• Task requirements: Among the entries that follow, find the lines containing the string "FileFunction" and copy them.

• Text-based hardware design files:
◆ ◆ ◆ ◆
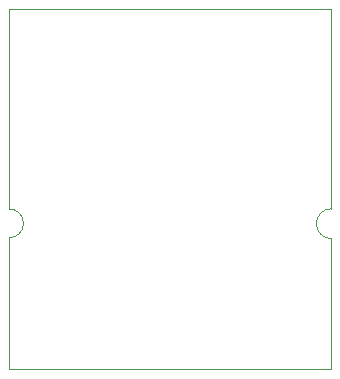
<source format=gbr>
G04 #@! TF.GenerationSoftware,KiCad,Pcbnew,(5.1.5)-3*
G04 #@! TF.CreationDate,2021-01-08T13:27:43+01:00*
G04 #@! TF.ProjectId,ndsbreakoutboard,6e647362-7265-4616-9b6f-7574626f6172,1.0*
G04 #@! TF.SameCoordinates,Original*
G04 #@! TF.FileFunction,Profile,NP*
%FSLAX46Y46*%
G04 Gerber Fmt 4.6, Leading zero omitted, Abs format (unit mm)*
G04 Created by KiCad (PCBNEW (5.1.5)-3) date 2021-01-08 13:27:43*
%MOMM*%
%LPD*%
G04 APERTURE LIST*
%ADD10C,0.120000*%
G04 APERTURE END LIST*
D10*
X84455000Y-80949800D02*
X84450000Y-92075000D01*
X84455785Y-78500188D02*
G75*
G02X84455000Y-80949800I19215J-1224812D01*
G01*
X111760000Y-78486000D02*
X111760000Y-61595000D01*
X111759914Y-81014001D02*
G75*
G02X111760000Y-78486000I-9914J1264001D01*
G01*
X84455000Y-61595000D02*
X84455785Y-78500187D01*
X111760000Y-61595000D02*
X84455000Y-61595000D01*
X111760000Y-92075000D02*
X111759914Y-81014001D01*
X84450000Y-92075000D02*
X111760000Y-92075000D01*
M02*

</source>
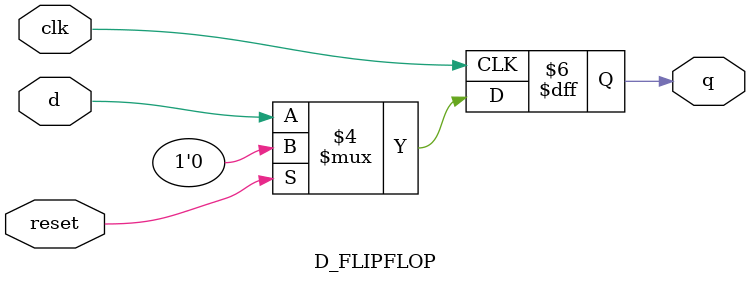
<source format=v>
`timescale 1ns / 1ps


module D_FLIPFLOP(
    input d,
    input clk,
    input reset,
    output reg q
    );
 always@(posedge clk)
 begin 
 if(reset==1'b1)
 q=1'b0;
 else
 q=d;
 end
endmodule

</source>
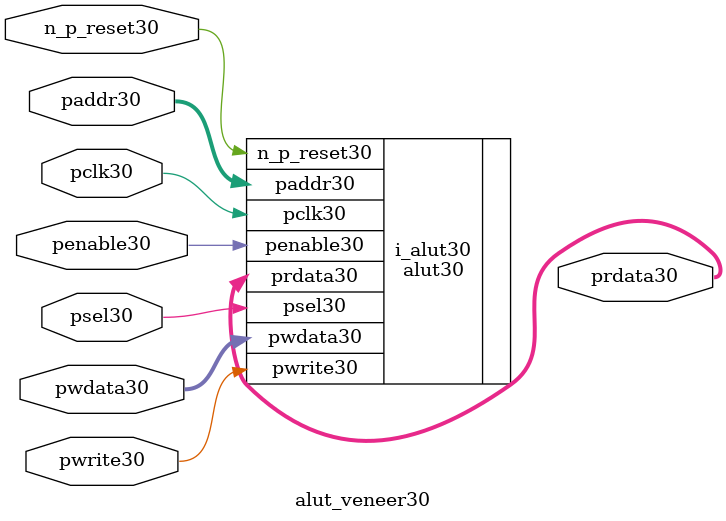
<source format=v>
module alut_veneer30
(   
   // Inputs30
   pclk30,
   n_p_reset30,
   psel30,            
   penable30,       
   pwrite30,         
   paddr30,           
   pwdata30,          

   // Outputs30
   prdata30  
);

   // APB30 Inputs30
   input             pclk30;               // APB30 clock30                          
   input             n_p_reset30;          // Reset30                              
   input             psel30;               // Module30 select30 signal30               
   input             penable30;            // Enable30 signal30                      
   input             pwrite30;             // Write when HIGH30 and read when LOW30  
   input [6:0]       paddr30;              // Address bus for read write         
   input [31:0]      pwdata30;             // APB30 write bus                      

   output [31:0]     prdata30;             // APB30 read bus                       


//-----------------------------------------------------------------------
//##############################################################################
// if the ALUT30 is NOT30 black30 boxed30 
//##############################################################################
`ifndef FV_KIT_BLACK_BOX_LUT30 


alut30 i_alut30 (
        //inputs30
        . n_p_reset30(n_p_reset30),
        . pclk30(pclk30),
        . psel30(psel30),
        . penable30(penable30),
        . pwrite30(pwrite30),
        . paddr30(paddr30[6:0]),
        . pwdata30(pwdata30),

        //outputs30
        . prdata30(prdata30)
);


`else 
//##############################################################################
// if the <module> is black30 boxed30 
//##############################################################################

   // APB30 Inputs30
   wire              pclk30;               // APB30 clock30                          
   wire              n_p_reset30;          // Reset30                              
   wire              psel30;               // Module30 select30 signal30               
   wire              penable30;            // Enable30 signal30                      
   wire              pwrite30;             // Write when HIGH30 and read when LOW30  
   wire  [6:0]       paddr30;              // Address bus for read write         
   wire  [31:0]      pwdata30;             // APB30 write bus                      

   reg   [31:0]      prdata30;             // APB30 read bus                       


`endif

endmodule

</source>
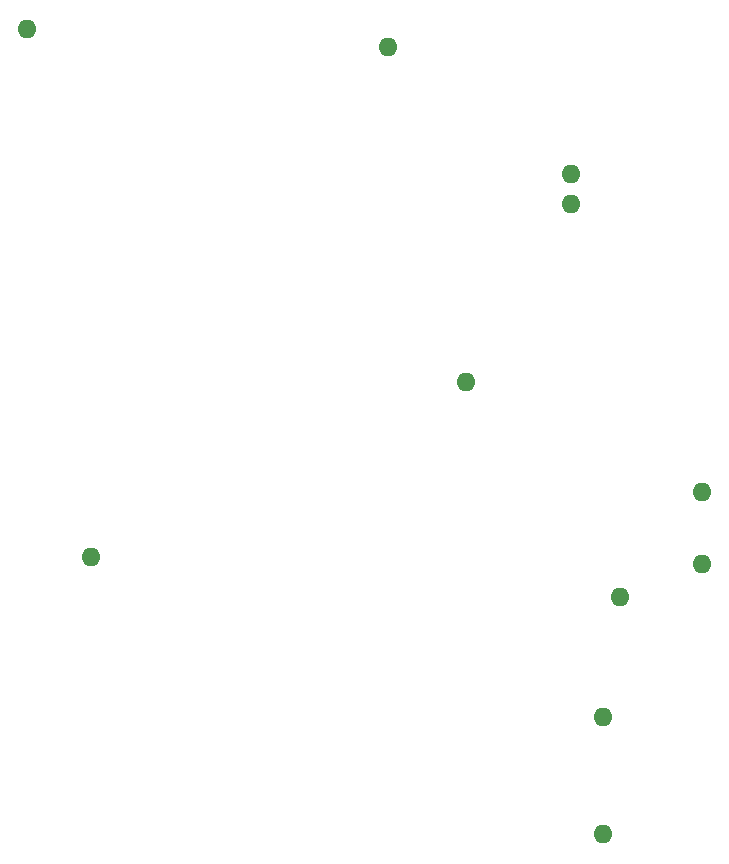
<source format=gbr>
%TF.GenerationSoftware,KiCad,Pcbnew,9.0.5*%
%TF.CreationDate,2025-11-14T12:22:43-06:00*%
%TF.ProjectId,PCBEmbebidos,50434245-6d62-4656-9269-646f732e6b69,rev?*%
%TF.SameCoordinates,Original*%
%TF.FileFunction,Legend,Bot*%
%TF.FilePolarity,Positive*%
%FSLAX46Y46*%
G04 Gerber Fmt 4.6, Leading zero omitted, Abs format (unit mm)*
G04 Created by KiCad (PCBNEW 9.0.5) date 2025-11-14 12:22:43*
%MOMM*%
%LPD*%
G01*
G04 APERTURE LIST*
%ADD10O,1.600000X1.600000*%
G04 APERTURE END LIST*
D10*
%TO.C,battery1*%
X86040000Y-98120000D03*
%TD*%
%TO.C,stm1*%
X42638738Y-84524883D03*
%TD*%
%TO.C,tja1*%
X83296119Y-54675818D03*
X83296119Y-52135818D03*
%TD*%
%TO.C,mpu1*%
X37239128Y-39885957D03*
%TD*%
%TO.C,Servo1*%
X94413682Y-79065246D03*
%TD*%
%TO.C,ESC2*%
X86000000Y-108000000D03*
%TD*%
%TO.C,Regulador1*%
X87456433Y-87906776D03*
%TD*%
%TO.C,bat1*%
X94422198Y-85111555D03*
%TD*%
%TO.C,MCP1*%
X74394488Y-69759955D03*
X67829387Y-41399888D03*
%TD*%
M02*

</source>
◆ ◆ ◆ ◆
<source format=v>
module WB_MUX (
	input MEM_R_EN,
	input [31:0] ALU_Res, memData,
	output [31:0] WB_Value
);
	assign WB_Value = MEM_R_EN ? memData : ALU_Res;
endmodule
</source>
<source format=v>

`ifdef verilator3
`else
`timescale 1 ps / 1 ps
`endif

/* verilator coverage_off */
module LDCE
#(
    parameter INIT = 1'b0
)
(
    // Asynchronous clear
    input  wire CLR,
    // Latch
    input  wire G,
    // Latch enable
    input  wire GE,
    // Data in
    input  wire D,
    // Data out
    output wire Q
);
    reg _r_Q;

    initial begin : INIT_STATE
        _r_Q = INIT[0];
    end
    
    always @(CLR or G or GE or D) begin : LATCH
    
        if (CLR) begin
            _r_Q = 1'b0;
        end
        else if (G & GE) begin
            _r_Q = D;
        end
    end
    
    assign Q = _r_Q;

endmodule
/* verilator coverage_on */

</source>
◆ ◆ ◆ ◆
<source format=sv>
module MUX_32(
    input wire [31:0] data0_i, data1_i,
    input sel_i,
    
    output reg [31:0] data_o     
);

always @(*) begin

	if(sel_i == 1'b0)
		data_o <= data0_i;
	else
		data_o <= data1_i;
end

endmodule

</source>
◆ ◆ ◆ ◆
• Exercise output:
G04 #@! TF.FileFunction,Profile,NP*
%TF.FileFunction,Legend,Bot*%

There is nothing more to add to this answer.